Beyond the direct effects of the TASK-1 inhibition on the vasoreactivity in the pulmonary circulation, the role of KCNK3 channel in the proliferation/apoptosis balance of human PASMC remained unknown. Recent investigations demonstrated that in vivo chronic KCNK3 inhibition in rats induced an exaggerated proliferation of pulmonary artery endothelial cells, PASMCs and adventitial fibroblasts, which could initiate or promote the development of pulmonary hypertension [109]. In addition, the membrane potential of PASMC from KCNK3 deficient rats, generated by using CRISPR-Cas9 technology, are significantly depolarised and the mutation induced distal neomuscularisation, abnormal pulmonary artery vasoreactivity and elevated mean right ventricular systolic pressures, confirming that KCNK3 loss of function is a key event in PAH pathogenesis [122].

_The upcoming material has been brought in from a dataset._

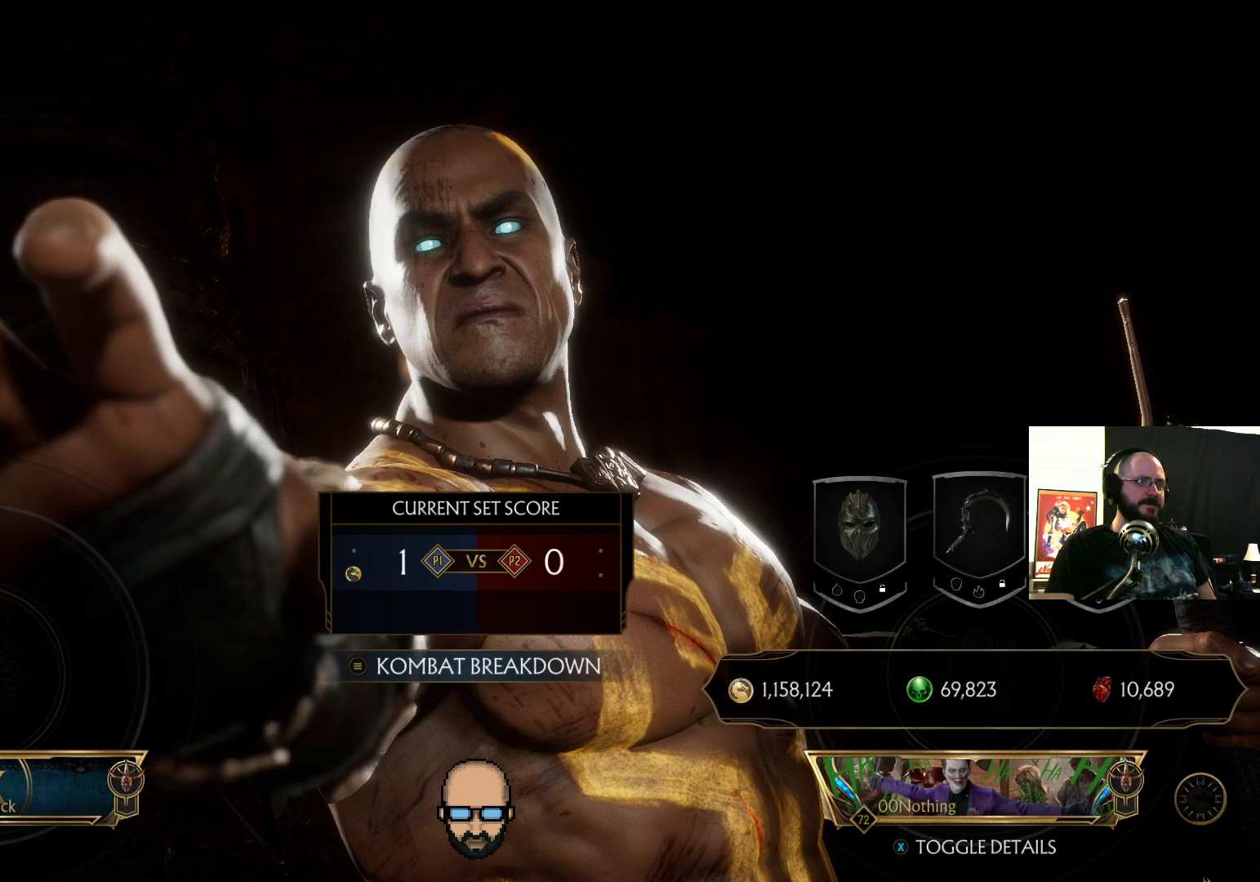
{"buttons": [], "events": [[133, "START", "up"]]}
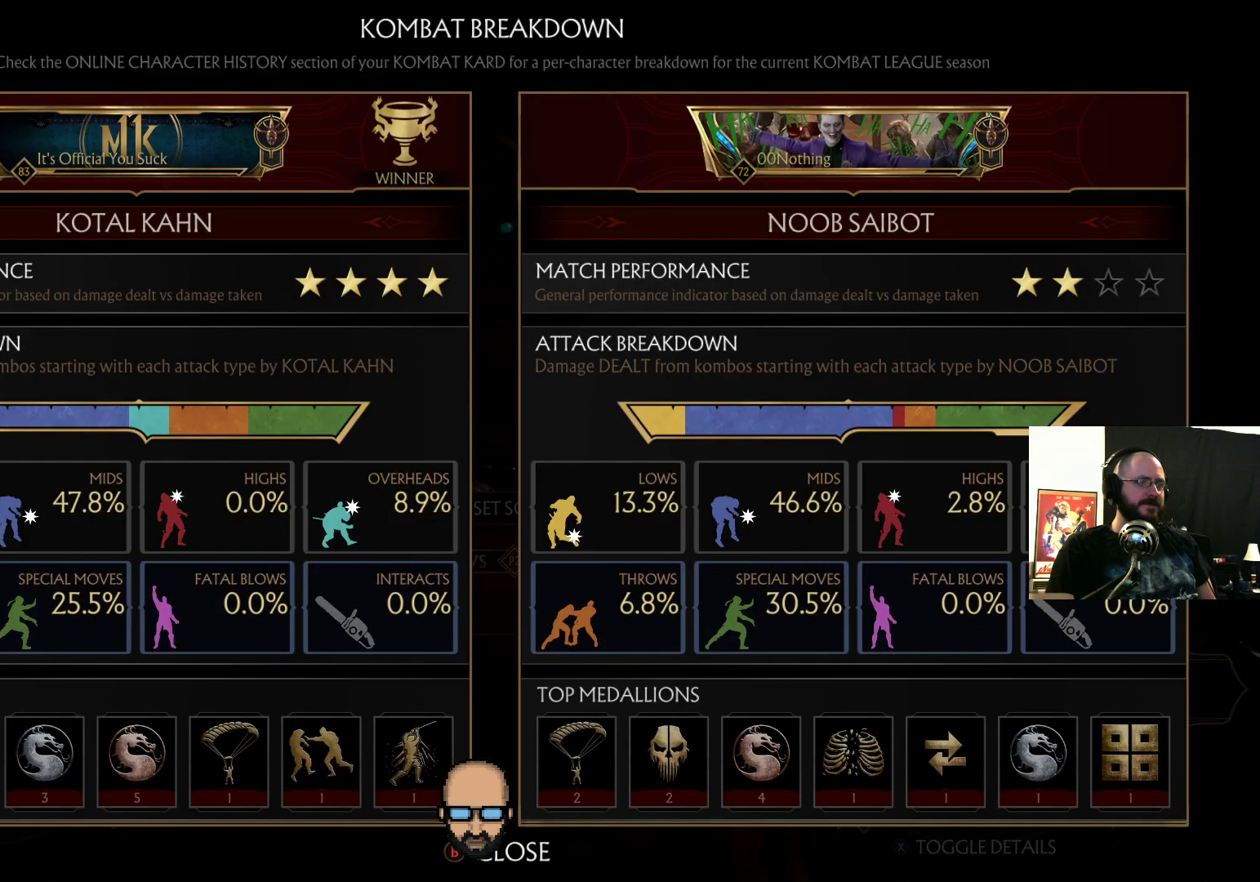
{"buttons": [], "events": []}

Conclusion and future directions

Both preclinical and clinical studies strongly support TASK-1 channels as important players in the pathology of pulmonary vascular diseases. As TASK-1 channels regulate resting membrane potential in human PASMC and consequently low pulmonary vascular tone, in order to achieve maximum vasodilation under pathophysiological conditions, restoring TASK-1 channel function channel is a viable therapeutic approach. Although, TASK-1 has an accessible cell surface location and considerable tissue-defined distribution, TASK-1 remains underexploited as a target in drug discovery. This may be due to a number of factors. There is a limitation of primary human lung tissue and the drug delivery has to be tissue-specific to avoid unpredictable side-effects, even for specific activators. High-throughput screening methods for ion channel targets lack temporal resolution over a physiologically relevant range and manual patch-clamping is time-consuming. In addition, channel modifiers often need to bind to relatively inaccessible sites within the channel pore or to accessory or regulatory domains. In silico modelling and advances in structural biology techniques to crystallise channel proteins in complex with accessory subunits may reveal key interaction sites and interfaces for drug design. Indeed, modulating channel behaviour, rather than directly targeting the ion-conducting subunit may ultimately be a more fruitful approach. In this context, the combination therapy for cystic fibrosis using lumacaftor and ivacaftor might suggest a novel therapeutic direction. In the case of cystic fibrosis, lumacaftor increases expression of the cystic fibrosis transmembrane conductance regulator Cl^– channel at the cell surface and ivacaftor increases its open probability. The need for novel, effective ion channel modulators exists but now the challenge is to match therapeutic strategy with innovative design.